Refuge in Yellowstone

“It is important to attend to the outer world and your responsibilities in it, but sometimes it is just as important to attend to the inner, spiritual world.”  words from a tarot card

These last couple of months have thrown me into the outer world–the daily news, the obsessive tweets by our new leader, everyone talking of their outrage, incredulity, calls to action.  And we must respond and resist.  We cannot let things go unprotested.  

But in the midst of all this, Ted and I found refuge in a place where there were no TVs, no radios, no newspapers, no cell phone or internet.  We silenced the cacophony for 5 days, attending instead to the earth whose heart beat just a few miles below our feet, whose life blood boiled to the surface in hot pools which melted the heavy snow and ice clogging open water and offered forage to hungry bison and elk and refuge to trumpeter swans and geese.  For five glorious days the only thing spouting off were the geysers.  We could take a breath, take in the wonder of the snowy woods where the imagination stirring snow ghosts lurked.  An angel hovering in the pines, or a snow snail crawling upstream against the current of the pewter river reminding me that it is always slow going against the current, but like a snail, we must just keep plugging along.  The forces of nature–snow falling in gale force winds–drifts blocking the trails–steam billowing in the frosted air obscuring the sights, but giving the woods an etherial other-worldly quality were all there to remind us that beyond the walls of civilization were forces far more powerful and fierce than our own greed and self-centeredness.  

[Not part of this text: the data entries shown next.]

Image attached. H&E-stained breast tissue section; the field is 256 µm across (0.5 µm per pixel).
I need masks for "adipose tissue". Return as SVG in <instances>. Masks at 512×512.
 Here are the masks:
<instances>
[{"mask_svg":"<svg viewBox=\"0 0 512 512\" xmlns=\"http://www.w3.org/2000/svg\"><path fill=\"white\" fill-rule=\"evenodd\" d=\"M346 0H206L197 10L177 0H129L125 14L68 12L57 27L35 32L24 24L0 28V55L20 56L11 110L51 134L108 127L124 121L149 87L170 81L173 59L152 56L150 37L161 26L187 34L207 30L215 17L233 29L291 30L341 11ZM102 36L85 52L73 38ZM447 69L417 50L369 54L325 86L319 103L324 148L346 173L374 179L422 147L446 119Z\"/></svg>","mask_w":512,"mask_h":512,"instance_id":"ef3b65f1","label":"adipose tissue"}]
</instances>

Of course, we had to return home to the turmoil of the latest news, but our experience was a strong reminder to take time every day to stop obsessing over the latest outrage, the latest tweet and go to the woods –pay attention to the real tweets and songs of the birds.  To reflect rather than react.  And most importantly, to not get distracted from what we really care about.  Focusing on the reality show going on in Washington means we might take our eye off of the crucial issues here at home.  And so I have limited myself to giving my attention to what’s happening in the state legislature and making sure that our representatives don’t forget that they represent all of us.  And with Montana’s representative Ryan Zinke up for Interior Secretary, it is incredibly important that we let him know how crucial these wild refuges are for all our souls.